Kazue scowled again. She hadn't hated the dress itself, but it had been inconvenient and the color did nothing for her. The frilly thing would have to be burned sometime later.
Jun picked at a small gash that marred his arm, frowning. Sea Kings were dangerous creatures, that was for sure. If Aoi hadn't gotten that one amazing shot at its eye, he might have been being digested at this very moment. That wouldn't have been fun, in any sense of the word. Interesting, maybe, but very, very unfun.
Noriaki would most likely not delve too deeply into his own travels. He still didn't understand everything himself, and he didn't want to unnecessarily excite the others. Jun would probably be begging for his own trip back in time.
"Right, well, I'll just be going, then-"
A loud, obnoxious, but over all familiar voice cut clean through Maria's parting words:
"Author-chan, you ruined the game! Dammit, it took forever to convince the others to help us, and you go and cheat by getting these guys to find shit for you? For shame, Author-chan, for shame!"
Maria blanched, then scrambled over the counter and took off running down the street without a word, a shimmering stylus already in her hands. Jun was surprised she'd remembered to grab her things in her haste.

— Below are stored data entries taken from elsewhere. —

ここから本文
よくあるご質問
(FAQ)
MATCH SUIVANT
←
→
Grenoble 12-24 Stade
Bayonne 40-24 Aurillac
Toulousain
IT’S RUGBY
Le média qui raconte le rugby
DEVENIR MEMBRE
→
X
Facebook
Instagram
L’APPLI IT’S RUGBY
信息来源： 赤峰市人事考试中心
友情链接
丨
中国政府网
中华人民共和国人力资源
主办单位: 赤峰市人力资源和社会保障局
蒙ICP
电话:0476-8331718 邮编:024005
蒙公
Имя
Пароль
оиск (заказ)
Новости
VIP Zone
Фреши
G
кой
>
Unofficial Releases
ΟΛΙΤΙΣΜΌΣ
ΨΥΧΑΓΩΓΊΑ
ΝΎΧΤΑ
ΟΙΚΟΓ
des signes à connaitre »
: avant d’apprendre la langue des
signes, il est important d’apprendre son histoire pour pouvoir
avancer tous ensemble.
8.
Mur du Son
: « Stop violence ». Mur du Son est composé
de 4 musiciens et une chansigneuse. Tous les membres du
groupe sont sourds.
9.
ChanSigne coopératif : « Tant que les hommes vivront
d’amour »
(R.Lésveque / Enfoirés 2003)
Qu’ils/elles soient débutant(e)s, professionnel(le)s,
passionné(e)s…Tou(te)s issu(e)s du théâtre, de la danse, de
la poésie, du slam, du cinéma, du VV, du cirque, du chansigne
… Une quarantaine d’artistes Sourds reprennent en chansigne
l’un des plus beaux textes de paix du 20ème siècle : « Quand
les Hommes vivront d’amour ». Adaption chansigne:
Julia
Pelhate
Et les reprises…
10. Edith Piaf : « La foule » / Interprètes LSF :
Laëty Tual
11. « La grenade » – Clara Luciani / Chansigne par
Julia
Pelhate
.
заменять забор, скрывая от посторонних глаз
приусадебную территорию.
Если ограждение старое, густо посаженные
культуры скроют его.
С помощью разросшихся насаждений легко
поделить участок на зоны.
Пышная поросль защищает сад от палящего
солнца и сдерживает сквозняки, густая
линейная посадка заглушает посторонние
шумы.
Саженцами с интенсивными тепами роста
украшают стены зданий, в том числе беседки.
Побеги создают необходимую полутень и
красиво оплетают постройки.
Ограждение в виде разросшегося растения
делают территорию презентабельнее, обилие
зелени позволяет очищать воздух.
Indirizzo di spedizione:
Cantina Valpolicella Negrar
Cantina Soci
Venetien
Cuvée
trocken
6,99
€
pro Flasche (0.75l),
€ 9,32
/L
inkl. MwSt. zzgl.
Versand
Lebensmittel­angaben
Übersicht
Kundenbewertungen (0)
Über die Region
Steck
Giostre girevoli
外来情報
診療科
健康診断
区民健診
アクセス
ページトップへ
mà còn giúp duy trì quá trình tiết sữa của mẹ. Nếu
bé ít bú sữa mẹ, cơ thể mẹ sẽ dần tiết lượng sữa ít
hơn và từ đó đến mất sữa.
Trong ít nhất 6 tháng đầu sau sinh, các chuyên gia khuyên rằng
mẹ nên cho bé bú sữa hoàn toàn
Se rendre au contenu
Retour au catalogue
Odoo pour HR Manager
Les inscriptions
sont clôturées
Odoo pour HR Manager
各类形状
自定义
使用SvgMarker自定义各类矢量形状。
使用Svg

Not a moment later, Arianna Hayes, in all her fangirl glory, burst from the inner room of the dango shop, clearing the counter in a single leap, and chased after her fleeing author, a sadistic gleam in her amber eyes.
Violet followed soon after, much more giggly than hell-bent on vengeance, as her sister was; she stopped a moment to throw her arms around Kazue before speeding off at Ari's heels.
Then came Scarlette, who merely smiled enigmatically at Jun and dipped her head to Kazue and Noriaki before she, too, was gone.
The three remaining genin collectively sweat dropped, though Jun did so unconsciously, and quickly regained his good humor.
"Wanna go with them?" he asked cheerily.
Kazue was already making her way home, the dust-coated dress under her arm, her thoughts abuzz with ideas on how to best get rid of the evidence. Noriaki walked with her, a silent shadow trailing after its master.
"Oh well," Jun grinned, hopping down from his seat. "Guess it's just me. Hey, wait up, Scar-chan! I want in on whatever we're doing!"